More background muttering before she came back on the line. “It was a piece of paper in her pocket. It had the numbers ‘6-6-6’ written on it.”
“Six-six-six?” I repeated, not understanding. “I found a piece of paper like that stuck under my windshield the other day. I thought it was some kind of prank.”
“Do you still have it?” she asked.
“I think I threw it away. No, wait, I balled it up and stuffed it in my coat pocket. It's probably still there. Why? Is it important?”
“Send it over here if you still have it. We can analyze the paper and handwriting to see if it's the same. Has anything like this ever happened to you before?”
“No, never. But you still haven't told me what it means. What's going on
here? Should I be worried?” I was getting nervous.
“Six-six-six is the ‘mark of the beast.’ From the Bible, I forget where. It's a symbol used by white supremacists, especially the Aryan Brotherhood.”
“Aryan Brotherhood?” I kept repeating everything she said, but I couldn't help myself. The whole conversation seemed unreal. Was I in some kind of physical danger?
“They're a prison gang,” she said calmly, unaware of how much she was rattling me. “Very strong in federal prisons and now spreading outside as well. Very violent. Involved in lots of murders, often against their own guys—anyone they suspect of snitching.”

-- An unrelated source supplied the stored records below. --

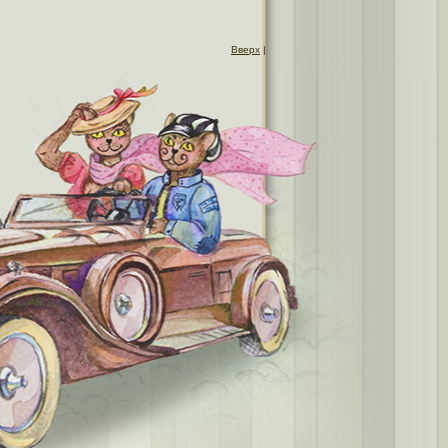
Вверх
|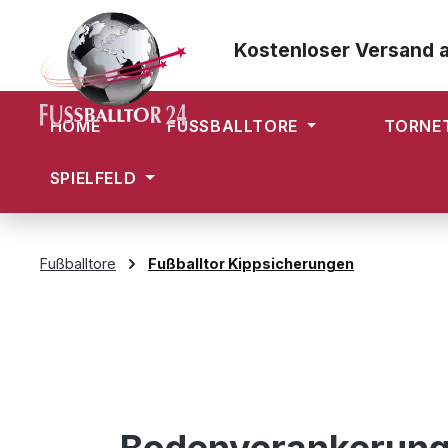
m Hauptinhalt springen
Zur Suche springen
Zur Hauptnavigation springen
Kostenloser Versand 
HOME
FUSSBALLTORE
TORNE
SPIELFELD
Fußballtore
Fußballtor Kippsicherungen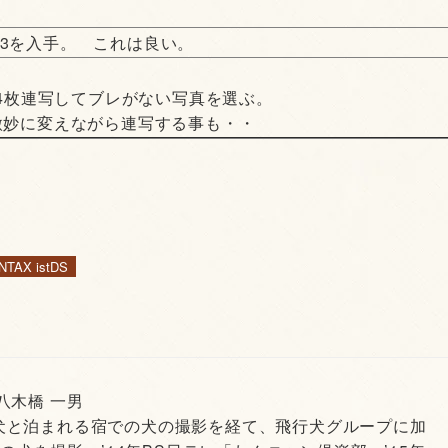
0E3を入手。 これは良い。
,4枚連写してブレがない写真を選ぶ。
微妙に変えながら連写する事も・・
NTAX istDS
 八木橋 一男
犬と泊まれる宿での犬の撮影を経て、飛行犬グループに加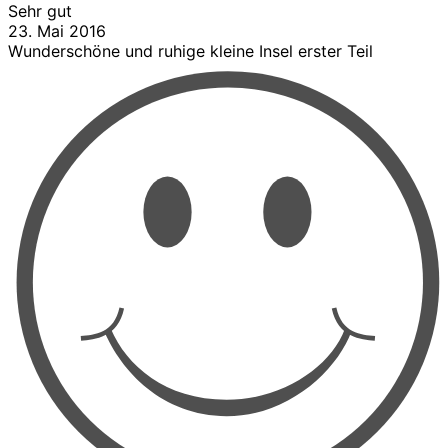
Sehr gut
23. Mai 2016
Wunderschöne und ruhige kleine Insel erster Teil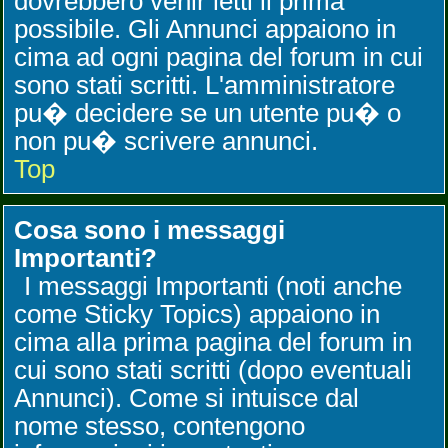
dovrebbero venir letti il prima
possibile. Gli Annunci appaiono in
cima ad ogni pagina del forum in cui
sono stati scritti. L'amministratore
pu� decidere se un utente pu� o
non pu� scrivere annunci.
Top
Cosa sono i messaggi
Importanti?
I messaggi Importanti (noti anche
come Sticky Topics) appaiono in
cima alla prima pagina del forum in
cui sono stati scritti (dopo eventuali
Annunci). Come si intuisce dal
nome stesso, contengono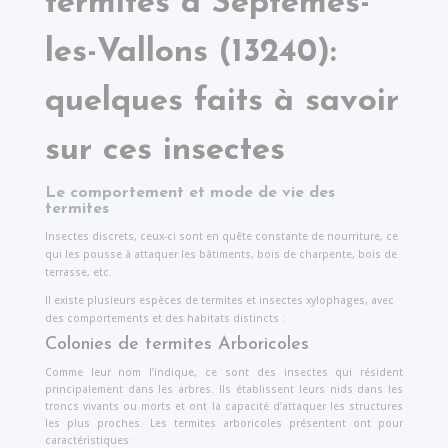
termites à
Septèmes-
les-Vallons
(13240):
quelques faits à savoir
sur ces insectes
Le comportement et mode de vie des
termites
Insectes discrets, ceux-ci sont en quête constante de nourriture, ce
qui les pousse à attaquer les bâtiments, bois de charpente, bois de
terrasse, etc.
Il existe plusieurs espèces de termites et insectes xylophages, avec
des comportements et des habitats distincts :
Colonies de termites Arboricoles
Comme leur nom l’indique, ce sont des insectes qui résident
principalement dans les arbres. Ils établissent leurs nids dans les
troncs vivants ou morts et ont la capacité d’attaquer les structures
les plus proches. Les termites arboricoles présentent ont pour
caractéristiques: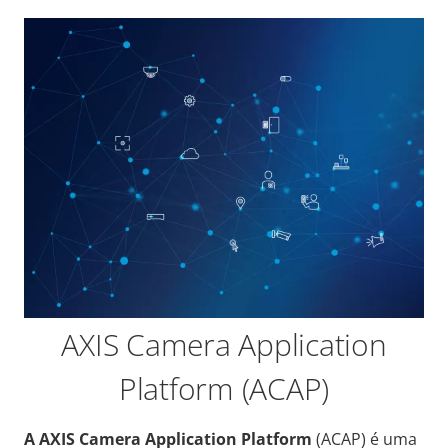
AXIS Camera Application
Platform (ACAP)
A AXIS Camera Application Platform
(ACAP) é uma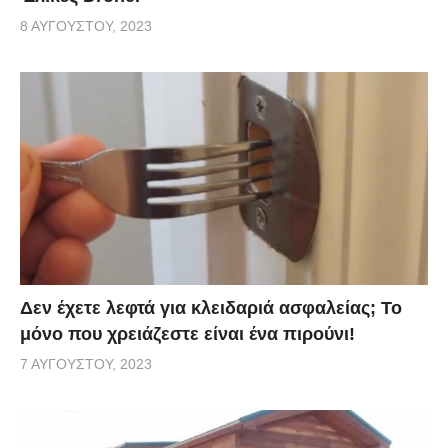
8 ΑΥΓΟΎΣΤΟΥ, 2023
Δεν έχετε λεφτά για κλειδαριά ασφαλείας; Το
μόνο που χρειάζεστε είναι ένα πιρούνι!
7 ΑΥΓΟΎΣΤΟΥ, 2023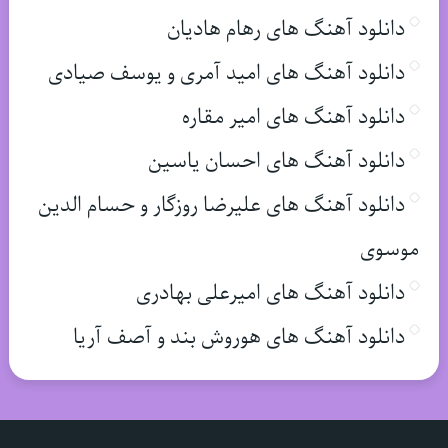
دانلود آهنگ های رهام هادیان
دانلود آهنگ های امید آمری و یوسف صیادی
دانلود آهنگ های امیر مقاره
دانلود آهنگ های احسان یاسین
دانلود آهنگ های علیرضا روزگار و حسام الدین
موسوی
دانلود آهنگ های امیرعلی بهادری
دانلود آهنگ های هوروش بند و آصف آریا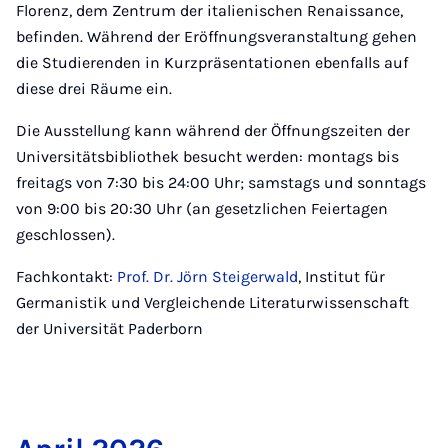
Florenz, dem Zentrum der italienischen Renaissance,
befinden. Während der Eröffnungsveranstaltung gehen
die Studierenden in Kurzpräsentationen ebenfalls auf
diese drei Räume ein.
Die Ausstellung kann während der Öffnungszeiten der
Universitätsbibliothek besucht werden: montags bis
freitags von 7:30 bis 24:00 Uhr; samstags und sonntags
von 9:00 bis 20:30 Uhr (an gesetzlichen Feiertagen
geschlossen).
Fachkontakt:
Prof. Dr. Jörn Steigerwald
, Institut für
Germanistik und Vergleichende Literaturwissenschaft
der Universität Paderborn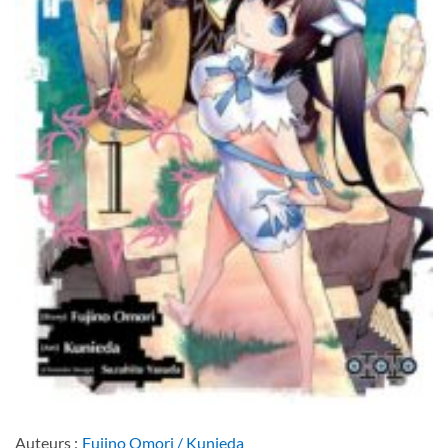
Auteurs :
Fujino Omori / Kunieda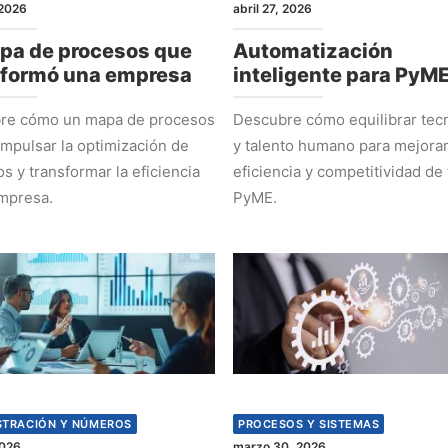
2026
abril 27, 2026
pa de procesos que
Automatización
sformó una empresa
inteligente para PyM
re cómo un mapa de procesos
Descubre cómo equilibrar tec
mpulsar la optimización de
y talento humano para mejorar
s y transformar la eficiencia
eficiencia y competitividad de 
mpresa.
PyME.
STRACIÓN Y NÚMEROS
PROCESOS Y SISTEMAS
2026
marzo 30, 2026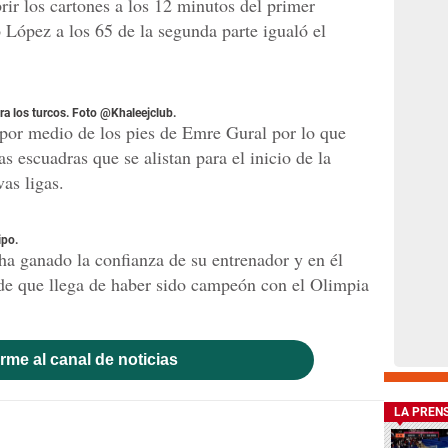
rir los cartones a los 12 minutos del primer
López a los 65 de la segunda parte igualó el
ra los turcos. Foto @Khaleejclub.
87 por medio de los pies de Emre Gural por lo que
s escuadras que se alistan para el inicio de la
as ligas.
ipo.
ha ganado la confianza de su entrenador y en él
 de que llega de haber sido campeón con el Olimpia
rme al canal de noticias
LA PREN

“What do you mean,‘snitching’?”
“Cooperating with the police. Informing, squealing, whatever you like to call it.”
“You mean the people who killed Sophie may be after me as well? What the hell am I supposed to do about this?”
“Hey, Prof, calm down. It's just a piece of paper. Maybe it's a coincidence.”
“I don't believe in coincidences. And I bet you don't either.”
“No, you're right, I don't. Send the paper over. That's the first step. We'll take it from there.”
“How would anyone link me to the Reiner murder?”
“You're jumping to conclusions. You don't know there's any such link.”
“There has to be a link. Maybe they were following her and knew she came to see me. Maybe your office leaked the fact that I was helping you.”
“Stop right there, Professor. You're way outta line. It didn't come from this office.”
“Okay, okay. It's just that I didn't expect this. She walks in off the street one day, she gets killed the next. She gets the 6-6-6, I get the 6-6-6.”
“I still think you're jumping to conclusions.”
“So you think I should ignore this?”
Novak paused. “No, I think you should have a word with the head of security at your office about possibly providing some protection. The FBI tracks neo-Nazis. Maybe you should call them. After all, don't y'all work for the same government department over there?”